Document excerpt:
"""
Multiple Sclerosis: Signs and Symptoms
An immune-mediated inflammatory disease, multiple sclerosis is a disease in which antibodies attack the myelinated axons throughout the central nervous system. Destruction of the myelin and axon produces varying degrees of damage, and results in significant disability in more than 30 percent of patients who are affected.
The signs and symptoms of multiple sclerosis include sensory loss, often an early complaint. Motor dysfunction follows, with muscle cramping as a result of spasticity, and autonomic symptoms occur, including dysfunction of the bowel, bladder, or sexual dysfunction. Cerebellar symptoms may include the Charcot triad of dysarthria, ataxia, and tremor. Other signs and symptoms include trigeminal neuralgia, which manifests as pain or bilateral facial weakness, optic neuritis, facial myokymia, which is irregular twitching of the facial muscles; eye symptoms include diplopia on lateral gaze, which occurs in approximately 33 percent of patients, and heat intolerance.
Constitutional symptoms that include fatigue and dizziness are common, and pain will occur in 30 to 50 percent of patients during the course of their illness. Seventy-five percent of patients with the disease report overwhelming lassitude or simply a lack of either physical or mental energy that disrupts activities. Other conditions including infections, anemia, vitamin deficiency, or thyroid disease should be ruled out in these patients before determining that the fatigue is a result of multiple sclerosis. Pain may have a great impact upon quality of life, and it may be related to the demyelinating process. This pain is neuropathic, and is described as burning, gnawing, or shooting. Patients with MS may experience secondary pain that is musculoskeletal, resulting from poor balance, posture, or difficulties with the use of joints and muscles secondary to spasticity.
Patients may notice depression, rarely euphoria, subjective cognitive deficits, and even bipolar disorder or frank dementia. Finally, symptoms associated with partial acute transverse myelitis may be noted. This may include acute partial loss of sensory, motor, reflex, autonomic, and sphincter function below the level of the lesion. In the presence of symptoms of transverse myelitis, the differential diagnosis should always include spinal cord compression. Urinary symptoms are commonly seen among patients with MS at some point in the course of their disease, and may become a significant cause of functional impairment. Bladder problems may result from failure to store, to empty, or both. Hypercontractility of the detrusor muscle, with a small and spastic bladder, results from impaired storage. Symptoms include frequency, urgency, nocturia, and incontinence. Recurrent urinary tract infections may occur. Constipation is also frequently seen in patients with multiple sclerosis.
"""
Data records:
"""
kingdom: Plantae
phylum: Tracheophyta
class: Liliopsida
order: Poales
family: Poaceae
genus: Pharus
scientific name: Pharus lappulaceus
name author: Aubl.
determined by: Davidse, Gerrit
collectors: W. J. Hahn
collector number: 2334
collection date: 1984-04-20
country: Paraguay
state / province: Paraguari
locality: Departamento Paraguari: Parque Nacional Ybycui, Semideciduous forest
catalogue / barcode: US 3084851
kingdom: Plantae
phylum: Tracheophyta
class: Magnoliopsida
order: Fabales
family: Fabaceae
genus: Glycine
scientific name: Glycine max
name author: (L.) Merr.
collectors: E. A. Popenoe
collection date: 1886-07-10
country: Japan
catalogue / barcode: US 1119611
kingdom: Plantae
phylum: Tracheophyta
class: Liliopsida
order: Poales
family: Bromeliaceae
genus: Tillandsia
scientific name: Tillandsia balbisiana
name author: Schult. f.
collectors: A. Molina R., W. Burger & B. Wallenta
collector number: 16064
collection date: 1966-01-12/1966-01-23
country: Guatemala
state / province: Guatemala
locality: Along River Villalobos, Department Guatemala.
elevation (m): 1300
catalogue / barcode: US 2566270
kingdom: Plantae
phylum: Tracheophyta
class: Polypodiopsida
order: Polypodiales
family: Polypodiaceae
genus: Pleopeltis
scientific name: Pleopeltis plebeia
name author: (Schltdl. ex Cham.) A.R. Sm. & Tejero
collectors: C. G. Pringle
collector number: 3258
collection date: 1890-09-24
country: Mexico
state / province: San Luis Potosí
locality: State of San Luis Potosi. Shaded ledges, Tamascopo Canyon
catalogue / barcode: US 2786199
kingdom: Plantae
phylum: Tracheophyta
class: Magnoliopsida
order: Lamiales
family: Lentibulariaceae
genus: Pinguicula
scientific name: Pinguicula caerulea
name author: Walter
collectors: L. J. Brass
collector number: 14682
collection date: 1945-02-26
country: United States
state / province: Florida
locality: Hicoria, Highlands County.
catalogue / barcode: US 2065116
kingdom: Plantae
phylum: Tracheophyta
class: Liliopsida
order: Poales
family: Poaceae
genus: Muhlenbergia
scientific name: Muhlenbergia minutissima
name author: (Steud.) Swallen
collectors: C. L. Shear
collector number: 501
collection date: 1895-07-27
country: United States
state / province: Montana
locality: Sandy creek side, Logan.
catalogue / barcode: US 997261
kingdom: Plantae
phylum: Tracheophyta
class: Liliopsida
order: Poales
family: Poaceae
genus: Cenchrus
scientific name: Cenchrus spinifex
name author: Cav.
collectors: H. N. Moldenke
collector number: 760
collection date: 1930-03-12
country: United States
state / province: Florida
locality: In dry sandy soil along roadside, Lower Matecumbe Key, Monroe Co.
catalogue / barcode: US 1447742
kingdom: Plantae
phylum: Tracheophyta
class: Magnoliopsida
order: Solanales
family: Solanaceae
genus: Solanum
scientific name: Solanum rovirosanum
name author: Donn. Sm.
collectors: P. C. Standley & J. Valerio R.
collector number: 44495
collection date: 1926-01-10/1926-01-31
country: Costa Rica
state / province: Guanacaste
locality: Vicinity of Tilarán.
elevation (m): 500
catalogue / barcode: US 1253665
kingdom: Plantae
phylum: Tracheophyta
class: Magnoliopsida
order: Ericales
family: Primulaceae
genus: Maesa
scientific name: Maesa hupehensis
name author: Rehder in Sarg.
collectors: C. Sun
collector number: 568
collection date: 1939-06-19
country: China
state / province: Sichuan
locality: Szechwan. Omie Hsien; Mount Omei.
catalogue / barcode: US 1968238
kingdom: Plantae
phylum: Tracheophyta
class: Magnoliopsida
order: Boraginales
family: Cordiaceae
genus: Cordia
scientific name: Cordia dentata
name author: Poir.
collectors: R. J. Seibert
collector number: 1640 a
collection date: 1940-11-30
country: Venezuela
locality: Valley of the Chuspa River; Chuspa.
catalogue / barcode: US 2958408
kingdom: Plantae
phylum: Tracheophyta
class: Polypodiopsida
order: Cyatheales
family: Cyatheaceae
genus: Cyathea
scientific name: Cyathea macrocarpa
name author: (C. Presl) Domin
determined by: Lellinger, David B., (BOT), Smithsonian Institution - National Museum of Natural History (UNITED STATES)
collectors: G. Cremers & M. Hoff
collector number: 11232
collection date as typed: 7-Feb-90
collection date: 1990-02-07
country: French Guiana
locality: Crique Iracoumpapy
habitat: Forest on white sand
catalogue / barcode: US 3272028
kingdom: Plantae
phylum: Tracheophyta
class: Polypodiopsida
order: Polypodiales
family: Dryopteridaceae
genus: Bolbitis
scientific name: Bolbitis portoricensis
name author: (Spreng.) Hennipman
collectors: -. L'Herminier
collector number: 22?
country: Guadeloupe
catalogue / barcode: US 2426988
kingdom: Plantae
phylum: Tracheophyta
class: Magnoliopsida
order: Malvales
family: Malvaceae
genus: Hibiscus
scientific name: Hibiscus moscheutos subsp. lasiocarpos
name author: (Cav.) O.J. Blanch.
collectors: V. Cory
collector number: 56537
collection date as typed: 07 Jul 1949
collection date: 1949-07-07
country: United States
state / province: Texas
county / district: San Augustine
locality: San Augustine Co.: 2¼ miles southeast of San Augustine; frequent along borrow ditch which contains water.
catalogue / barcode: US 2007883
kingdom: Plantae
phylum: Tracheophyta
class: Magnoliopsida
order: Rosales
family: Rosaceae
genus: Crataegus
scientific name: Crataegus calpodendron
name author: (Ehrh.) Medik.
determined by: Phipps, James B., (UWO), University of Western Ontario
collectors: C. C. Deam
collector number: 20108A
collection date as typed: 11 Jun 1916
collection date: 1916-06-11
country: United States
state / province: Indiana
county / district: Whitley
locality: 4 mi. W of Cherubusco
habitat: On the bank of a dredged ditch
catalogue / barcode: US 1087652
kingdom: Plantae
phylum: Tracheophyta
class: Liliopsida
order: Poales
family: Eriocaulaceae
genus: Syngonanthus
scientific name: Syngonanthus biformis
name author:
"""
What is required:
Answer these questions from the multiple sclerosis text above:
1. In what share of affected patients does the disease result in significant disability?
2. Which three cerebellar symptoms make up the Charcot triad?
3. What percentage of patients report overwhelming lassitude?

Solution to this exercise:
1. More than 30 percent.
2. Dysarthria, ataxia, and tremor.
3. Seventy-five percent.